• _Task to carry out_
Your task is to repeat the entries exactly from their first line through the line with "و ویتامین راف", and to stop there.

• _Data to use_
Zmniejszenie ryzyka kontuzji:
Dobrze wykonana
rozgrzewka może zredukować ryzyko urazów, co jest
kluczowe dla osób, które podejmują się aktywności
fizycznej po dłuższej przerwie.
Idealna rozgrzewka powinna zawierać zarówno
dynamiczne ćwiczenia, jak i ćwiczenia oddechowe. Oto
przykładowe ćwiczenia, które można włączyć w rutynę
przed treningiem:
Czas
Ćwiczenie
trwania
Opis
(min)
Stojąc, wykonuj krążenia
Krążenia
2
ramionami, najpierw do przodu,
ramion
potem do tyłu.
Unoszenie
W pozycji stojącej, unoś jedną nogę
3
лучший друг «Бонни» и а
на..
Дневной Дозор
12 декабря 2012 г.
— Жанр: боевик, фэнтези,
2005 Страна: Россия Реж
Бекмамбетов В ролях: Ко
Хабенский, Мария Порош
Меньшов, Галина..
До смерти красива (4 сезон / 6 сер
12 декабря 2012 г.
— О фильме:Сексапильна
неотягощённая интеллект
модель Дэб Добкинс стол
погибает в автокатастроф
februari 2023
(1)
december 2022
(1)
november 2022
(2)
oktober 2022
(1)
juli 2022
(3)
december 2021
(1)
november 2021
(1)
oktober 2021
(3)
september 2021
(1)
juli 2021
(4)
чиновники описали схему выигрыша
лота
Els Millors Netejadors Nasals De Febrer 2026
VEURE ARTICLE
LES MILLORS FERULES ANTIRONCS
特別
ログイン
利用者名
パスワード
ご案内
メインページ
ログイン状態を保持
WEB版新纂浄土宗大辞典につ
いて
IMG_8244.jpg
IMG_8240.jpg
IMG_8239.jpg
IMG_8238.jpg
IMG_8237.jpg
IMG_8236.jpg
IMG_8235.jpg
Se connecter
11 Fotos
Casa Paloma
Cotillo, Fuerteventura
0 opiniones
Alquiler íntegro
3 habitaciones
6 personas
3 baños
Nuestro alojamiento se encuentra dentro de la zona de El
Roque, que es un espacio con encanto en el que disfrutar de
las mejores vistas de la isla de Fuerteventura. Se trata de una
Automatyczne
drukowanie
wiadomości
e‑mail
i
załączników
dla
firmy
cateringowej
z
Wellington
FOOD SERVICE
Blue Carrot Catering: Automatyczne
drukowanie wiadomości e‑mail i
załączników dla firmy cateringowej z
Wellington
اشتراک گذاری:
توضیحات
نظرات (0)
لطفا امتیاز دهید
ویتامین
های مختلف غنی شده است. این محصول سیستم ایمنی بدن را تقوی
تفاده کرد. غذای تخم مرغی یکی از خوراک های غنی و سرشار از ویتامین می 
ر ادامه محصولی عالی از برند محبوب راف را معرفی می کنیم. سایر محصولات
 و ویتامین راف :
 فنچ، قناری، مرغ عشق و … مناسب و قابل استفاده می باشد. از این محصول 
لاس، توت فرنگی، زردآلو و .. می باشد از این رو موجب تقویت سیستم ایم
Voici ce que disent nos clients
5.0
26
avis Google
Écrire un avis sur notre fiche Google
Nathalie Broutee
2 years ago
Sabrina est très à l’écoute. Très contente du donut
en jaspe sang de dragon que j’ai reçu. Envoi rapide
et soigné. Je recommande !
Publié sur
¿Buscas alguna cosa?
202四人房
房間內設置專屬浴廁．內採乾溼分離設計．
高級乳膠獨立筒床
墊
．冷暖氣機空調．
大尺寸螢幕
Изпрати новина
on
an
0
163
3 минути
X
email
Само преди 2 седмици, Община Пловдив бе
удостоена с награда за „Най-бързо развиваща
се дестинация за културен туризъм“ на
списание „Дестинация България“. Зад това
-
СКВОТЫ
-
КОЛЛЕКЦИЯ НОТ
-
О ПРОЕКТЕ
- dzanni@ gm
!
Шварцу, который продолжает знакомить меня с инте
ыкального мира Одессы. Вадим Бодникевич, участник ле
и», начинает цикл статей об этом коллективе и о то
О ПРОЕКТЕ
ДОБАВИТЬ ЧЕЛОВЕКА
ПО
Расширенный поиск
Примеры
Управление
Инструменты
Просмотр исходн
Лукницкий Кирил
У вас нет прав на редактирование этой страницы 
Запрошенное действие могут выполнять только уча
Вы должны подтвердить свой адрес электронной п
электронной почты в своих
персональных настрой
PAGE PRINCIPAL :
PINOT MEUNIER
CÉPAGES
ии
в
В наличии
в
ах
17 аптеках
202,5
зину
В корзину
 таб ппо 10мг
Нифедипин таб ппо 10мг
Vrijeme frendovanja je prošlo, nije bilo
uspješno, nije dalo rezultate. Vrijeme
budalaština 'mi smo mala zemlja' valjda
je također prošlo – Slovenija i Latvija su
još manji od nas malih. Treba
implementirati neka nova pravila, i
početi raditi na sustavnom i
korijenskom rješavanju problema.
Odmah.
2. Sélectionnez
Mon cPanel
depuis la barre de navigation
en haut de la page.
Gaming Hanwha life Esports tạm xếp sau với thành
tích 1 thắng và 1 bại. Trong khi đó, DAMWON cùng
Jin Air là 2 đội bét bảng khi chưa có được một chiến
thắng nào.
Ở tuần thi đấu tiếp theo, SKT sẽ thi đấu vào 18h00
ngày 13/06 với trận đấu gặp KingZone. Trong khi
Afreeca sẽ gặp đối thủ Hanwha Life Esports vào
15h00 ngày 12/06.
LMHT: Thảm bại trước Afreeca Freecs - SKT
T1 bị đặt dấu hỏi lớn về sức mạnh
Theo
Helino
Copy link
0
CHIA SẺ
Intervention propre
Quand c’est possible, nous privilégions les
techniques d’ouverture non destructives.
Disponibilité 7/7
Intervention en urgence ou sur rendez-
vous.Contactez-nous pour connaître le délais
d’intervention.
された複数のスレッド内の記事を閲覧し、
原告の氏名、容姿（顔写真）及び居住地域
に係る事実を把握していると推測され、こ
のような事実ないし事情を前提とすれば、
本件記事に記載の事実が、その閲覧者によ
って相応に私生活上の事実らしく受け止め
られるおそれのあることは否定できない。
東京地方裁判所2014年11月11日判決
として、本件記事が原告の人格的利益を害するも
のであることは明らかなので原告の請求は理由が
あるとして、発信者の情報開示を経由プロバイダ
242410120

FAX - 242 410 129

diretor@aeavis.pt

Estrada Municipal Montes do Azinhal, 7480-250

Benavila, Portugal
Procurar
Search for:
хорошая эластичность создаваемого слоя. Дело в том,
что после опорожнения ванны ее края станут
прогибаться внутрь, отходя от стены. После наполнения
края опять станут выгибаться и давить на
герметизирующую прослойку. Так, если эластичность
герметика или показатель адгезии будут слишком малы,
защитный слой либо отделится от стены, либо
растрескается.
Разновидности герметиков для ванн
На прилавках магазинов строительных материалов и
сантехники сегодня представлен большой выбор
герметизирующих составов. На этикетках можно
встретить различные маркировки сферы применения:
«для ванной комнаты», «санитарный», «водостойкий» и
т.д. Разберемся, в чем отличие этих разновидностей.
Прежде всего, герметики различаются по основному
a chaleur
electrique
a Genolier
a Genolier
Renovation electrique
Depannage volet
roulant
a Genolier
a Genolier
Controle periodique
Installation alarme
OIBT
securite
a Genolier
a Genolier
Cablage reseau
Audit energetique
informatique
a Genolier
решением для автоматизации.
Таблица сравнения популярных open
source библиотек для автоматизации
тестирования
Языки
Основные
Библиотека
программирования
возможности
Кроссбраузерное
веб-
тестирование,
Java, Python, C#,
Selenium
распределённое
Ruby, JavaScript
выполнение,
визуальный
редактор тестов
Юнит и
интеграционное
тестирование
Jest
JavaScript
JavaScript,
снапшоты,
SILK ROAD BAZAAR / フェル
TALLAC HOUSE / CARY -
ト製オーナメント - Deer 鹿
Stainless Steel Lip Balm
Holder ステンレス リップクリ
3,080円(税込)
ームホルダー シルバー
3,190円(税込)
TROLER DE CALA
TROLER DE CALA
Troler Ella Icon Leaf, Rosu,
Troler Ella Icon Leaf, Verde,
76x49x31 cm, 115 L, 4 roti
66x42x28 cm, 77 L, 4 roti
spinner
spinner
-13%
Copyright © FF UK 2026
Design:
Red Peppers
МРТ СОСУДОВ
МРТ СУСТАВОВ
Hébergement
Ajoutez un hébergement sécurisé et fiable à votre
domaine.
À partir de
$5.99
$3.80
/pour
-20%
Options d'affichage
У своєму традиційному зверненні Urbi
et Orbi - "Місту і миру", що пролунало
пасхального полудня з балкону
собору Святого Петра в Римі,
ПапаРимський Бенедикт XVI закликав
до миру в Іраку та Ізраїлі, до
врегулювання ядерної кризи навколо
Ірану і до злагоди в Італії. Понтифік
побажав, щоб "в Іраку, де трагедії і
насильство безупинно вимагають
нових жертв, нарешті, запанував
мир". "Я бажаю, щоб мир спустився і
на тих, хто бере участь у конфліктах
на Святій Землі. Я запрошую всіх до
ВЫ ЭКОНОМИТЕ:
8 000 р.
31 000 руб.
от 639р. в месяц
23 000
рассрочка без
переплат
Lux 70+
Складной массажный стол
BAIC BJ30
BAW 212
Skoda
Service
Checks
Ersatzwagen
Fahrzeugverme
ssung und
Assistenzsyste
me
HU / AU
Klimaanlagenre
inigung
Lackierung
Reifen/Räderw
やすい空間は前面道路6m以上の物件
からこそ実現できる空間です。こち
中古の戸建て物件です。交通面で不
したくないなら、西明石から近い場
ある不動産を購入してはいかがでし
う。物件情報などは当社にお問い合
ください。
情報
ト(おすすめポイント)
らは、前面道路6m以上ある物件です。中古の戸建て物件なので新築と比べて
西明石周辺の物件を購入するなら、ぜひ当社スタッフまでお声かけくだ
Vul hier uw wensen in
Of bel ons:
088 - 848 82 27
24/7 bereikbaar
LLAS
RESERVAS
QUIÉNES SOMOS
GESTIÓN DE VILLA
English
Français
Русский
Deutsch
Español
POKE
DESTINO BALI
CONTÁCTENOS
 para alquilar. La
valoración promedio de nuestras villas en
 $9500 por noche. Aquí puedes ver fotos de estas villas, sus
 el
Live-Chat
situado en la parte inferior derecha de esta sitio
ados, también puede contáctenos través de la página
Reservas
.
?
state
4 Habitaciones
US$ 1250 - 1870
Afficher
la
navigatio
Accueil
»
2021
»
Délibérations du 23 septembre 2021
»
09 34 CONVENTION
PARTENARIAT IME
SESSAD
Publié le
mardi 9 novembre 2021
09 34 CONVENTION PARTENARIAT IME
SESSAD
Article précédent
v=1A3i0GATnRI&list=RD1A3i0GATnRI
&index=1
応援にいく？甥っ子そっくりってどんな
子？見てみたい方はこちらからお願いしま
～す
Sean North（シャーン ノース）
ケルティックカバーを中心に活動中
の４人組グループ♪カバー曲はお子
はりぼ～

• _Task output_
Zmniejszenie ryzyka kontuzji:
Dobrze wykonana
rozgrzewka może zredukować ryzyko urazów, co jest
kluczowe dla osób, które podejmują się aktywności
fizycznej po dłuższej przerwie.
Idealna rozgrzewka powinna zawierać zarówno
dynamiczne ćwiczenia, jak i ćwiczenia oddechowe. Oto
przykładowe ćwiczenia, które można włączyć w rutynę
przed treningiem:
Czas
Ćwiczenie
trwania
Opis
(min)
Stojąc, wykonuj krążenia
Krążenia
2
ramionami, najpierw do przodu,
ramion
potem do tyłu.
Unoszenie
W pozycji stojącej, unoś jedną nogę
3
лучший друг «Бонни» и а
на..
Дневной Дозор
12 декабря 2012 г.
— Жанр: боевик, фэнтези,
2005 Страна: Россия Реж
Бекмамбетов В ролях: Ко
Хабенский, Мария Порош
Меньшов, Галина..
До смерти красива (4 сезон / 6 сер
12 декабря 2012 г.
— О фильме:Сексапильна
неотягощённая интеллект
модель Дэб Добкинс стол
погибает в автокатастроф
februari 2023
(1)
december 2022
(1)
november 2022
(2)
oktober 2022
(1)
juli 2022
(3)
december 2021
(1)
november 2021
(1)
oktober 2021
(3)
september 2021
(1)
juli 2021
(4)
чиновники описали схему выигрыша
лота
Els Millors Netejadors Nasals De Febrer 2026
VEURE ARTICLE
LES MILLORS FERULES ANTIRONCS
特別
ログイン
利用者名
パスワード
ご案内
メインページ
ログイン状態を保持
WEB版新纂浄土宗大辞典につ
いて
IMG_8244.jpg
IMG_8240.jpg
IMG_8239.jpg
IMG_8238.jpg
IMG_8237.jpg
IMG_8236.jpg
IMG_8235.jpg
Se connecter
11 Fotos
Casa Paloma
Cotillo, Fuerteventura
0 opiniones
Alquiler íntegro
3 habitaciones
6 personas
3 baños
Nuestro alojamiento se encuentra dentro de la zona de El
Roque, que es un espacio con encanto en el que disfrutar de
las mejores vistas de la isla de Fuerteventura. Se trata de una
Automatyczne
drukowanie
wiadomości
e‑mail
i
załączników
dla
firmy
cateringowej
z
Wellington
FOOD SERVICE
Blue Carrot Catering: Automatyczne
drukowanie wiadomości e‑mail i
załączników dla firmy cateringowej z
Wellington
اشتراک گذاری:
توضیحات
نظرات (0)
لطفا امتیاز دهید
ویتامین
های مختلف غنی شده است. این محصول سیستم ایمنی بدن را تقوی
تفاده کرد. غذای تخم مرغی یکی از خوراک های غنی و سرشار از ویتامین می 
ر ادامه محصولی عالی از برند محبوب راف را معرفی می کنیم. سایر محصولات
 و ویتامین راف :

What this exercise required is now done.